While at Small Press Expo in Bethesda, Maryland, I had the pleasure to chat briefly with Roger Langridge, creator of Fred the Clown and the Eisner Award-winning Snarked!
I spoke with the former Muppet Show cartoonist about his current projects — a return to BOOM! Studios with The Musical Monsters of Turkey Hollow and his creator-owned Abigail and the Snowman — what he likes about SPX, and what awesome comics he found at show. He came up with a doozie!
Brigid Alverson: Why are you here at SPX?
Roger Langridge: SPX is the first American convention I ever came to, in 2000.
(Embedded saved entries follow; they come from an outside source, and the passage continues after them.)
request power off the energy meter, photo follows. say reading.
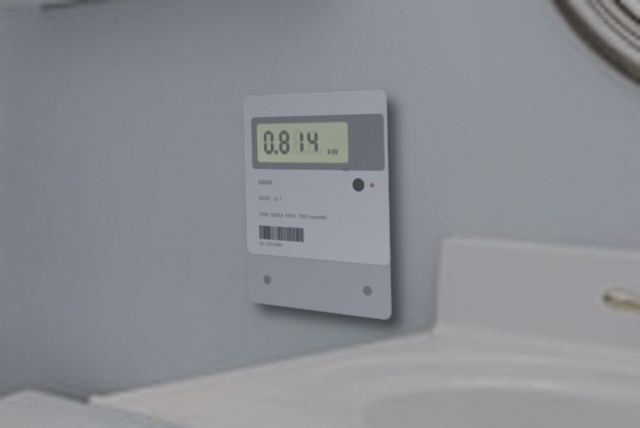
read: 0.814 kW
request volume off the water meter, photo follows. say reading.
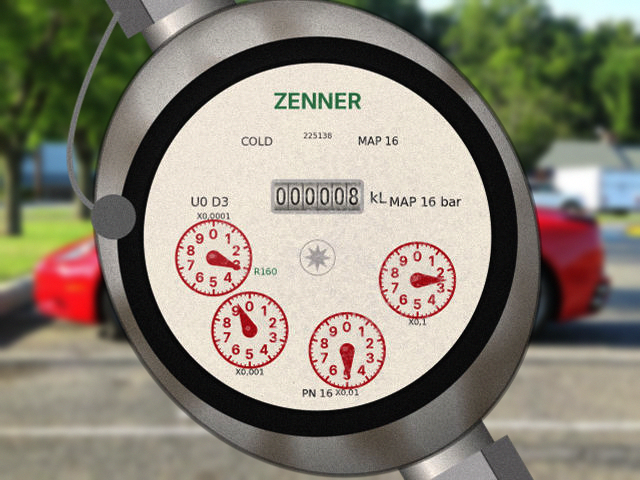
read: 8.2493 kL
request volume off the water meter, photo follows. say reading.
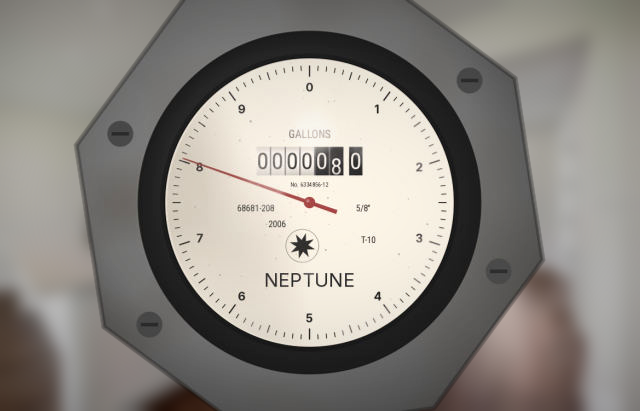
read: 78.0 gal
What book were you debuting there?
I wasn’t! I was in the country with my wife, and we were visiting New York together, and we thought we would work in a trip to SPX while we were here. We came just to see it and to check it out and see what it was like. I was at that point working on Fred the Clown as a webcomic, and I showed it around to a few people, and it really fired me up to do self-publishing. The next year I was planning to debut Fred the Clown at SPX 2001, and of course that’s the one that was canceled because of 9/11. But that got me self-publishing, which is pretty much why I have a career today, I think.
Are you still self-publishing?
I’m doing a little bit of self-publishing. I’ve got a couple of minicomics, nothing substantial, really.
What are you working on right now?
I just finished working on The Musical Monsters of Turkey Hollow for Archaia. That’s an adaptation of a Jim Henson screenplay, and it’s coming out next month. I’ve just started working on a comic of my own, called Abigail and the Snowman, for BOOM! Studios, and it’s a four-issue series that’s gong to be collected into a book when it’s finished. It’s about a girl who makes friends with a yeti — she meets a yeti in the park.
It’s an all-ages book?
Yes, that’s right. That seems to be where my audience is these days.
Is your self-published work more adult-oriented?
I guess so. My kids like it — there’s no swearing or nudity in it. There are things that go over their heads.
That’s the sort of thing I liked to read as a kid — adult books, even though I didn’t get some things.
I think if you read things by Carl Barks, which are ostensibly for children, there are layers to it that I get now as an adult that totally went over my head as a child.
So what are you psyched about at the show? Are you looking for any comics?
I had a walk around before the doors opened, and I have seen a few things I would like to get. Pikitia Press at the moment has a collection by a New Zealand cartoonist whose work I’ve always liked; his name is Barry Linton. The collection is Lucky Aki. Barry is kind of a legend in New Zealand cartoonist’s circles; he’s an inspirational figure. It’s been very difficult to get him to actually agree to get anything published for years, and Matt Emery, who is the publisher of Pikitia Press, managed to convince him. He’s got not only this but he’s got a second volume of this coming out, and a collection of some of his older stuff.
Is this something you read as a kid?
Not so much as a kid but when I was in my late teens, early 20s, when I was in New Zealand and trying to get myself known a little bit. I picked up every zine and locally published comic I could find, and Barry was a big, big presence in those. Like I say, he’s an inspirational figure. I suppose he’s our Robert Crumb. The stuff I am familiar with is quite sexy, very grounded in the environment—it had that New Zealand, South Pacific feel to it — and beautifully drawn.